We are innovating on the storage tier of this emerging architecture to accelerate query processing on various open data formats. Our research has been commercialized and widely used in several products of Microsoft. Example techniques we developed include:
- Mison. Mison is a fast parser for raw data formats such as CSV and JSON. It is order of magnitude faster than the traditional finite state machine-based approach. Our new parsing technique allows query engines to push down projections and filters of queries into the parser, and thus avoids a great deal of wasted work by only parsing fields that are relevant to the queries.

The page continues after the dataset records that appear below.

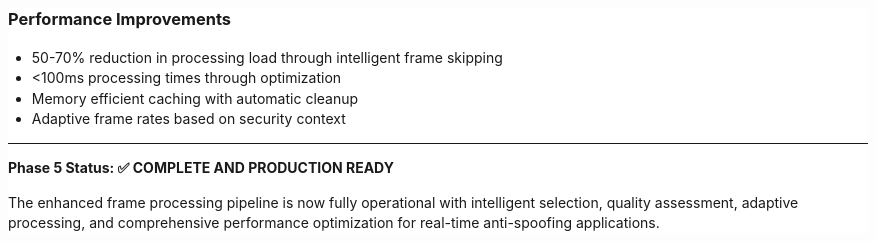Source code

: ### Performance Improvements

- 50-70% reduction in processing load through intelligent frame skipping
- <100ms processing times through optimization
- Memory efficient caching with automatic cleanup
- Adaptive frame rates based on security context

---

**Phase 5 Status: ✅ COMPLETE AND PRODUCTION READY**

The enhanced frame processing pipeline is now fully operational with intelligent selection, quality assessment, adaptive processing, and comprehensive performance optimization for real-time anti-spoofing applications.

It also breaks the dependences in state transitions of the traditional approach and thus enables the parser to parse a vector of characters in parallel with SIMD instructions.
- Parquet-select. Parquet-select is an Apache Parquet reader that is up to one order of magnitude faster than the open-source Parquet reader. It enables predicate pushdown in Parquet and thus avoids expensive decompression on unnecessary compressed column values. Our techniques extensively use Bit Manipulation Instructions (BMI), a special instruction set extension of the X86 architecture, widely available in Intel/AMD CPUs.